This is also the time when the research vessel Laurence M. Gould steams down the length of the peninsula as part of a long-term study of the region, which is undergoing rapid changes from global warming. Its sister ship, the RVIB Nathaniel B. Palmer, is also nearby this season, on a two-month expedition to collect data on climate change and the evolution of the ecosystem since a massive ice shelf collapsed in 2002.
Palmer Station serves as the base of operations for much this research — part town, part laboratory and part warehouse. About half of its 45 bed-capacity is reserved for support staff — the carpenters, electricians, cooks, mechanics, technicians and others who keep Palmer running. Their job is to ensure the scientists can focus on their research.
“It’s stripped down to the bare minimum support staff that we have on station to complete all of the work and keep on top of the maintenance,” explains Phil Spindler, assistant supervisor of laboratory operations at Palmer Station. It’s a job title that means he’s the point person for science support, though like everyone at the station, he and his small department juggle many responsibilities.

■ Written task ■
Please carry on the passage about Palmer Station past its last sentence.

(Records in a dataset)

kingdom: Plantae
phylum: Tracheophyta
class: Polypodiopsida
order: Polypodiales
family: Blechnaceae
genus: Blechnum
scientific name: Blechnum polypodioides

■ Solved problem ■
“A lot of this job is logistics management, materials tracking, chemical safety, lab allocation,” he says while touring the bottom half of the Biolab building, where about a dozen labs house all manner of beakers, glassware and equipment, from dissection microscopes to something called a high-performance liquid chromatographer that isolates chemical compounds.
“Almost everything is meant to measure something, whether it be light, temperature, time or speed,” notes Elizabeth “Lily” Glass, an instrument tech, who tracks, maintains and fixes the 900 pieces of equipment located at Palmer Station and off-site at a warehouse in Punta Arenas, Chile, the embarkation point for USAP vessels and personnel.
Fortunately for Glass and her incoming replacement, James Bucklin, there’s about 900 instruction manuals that come with the job.
“If you had to know everything from the get-go your mind would explode,” says Glass, who has also worked aboard the ships in a similar capacity.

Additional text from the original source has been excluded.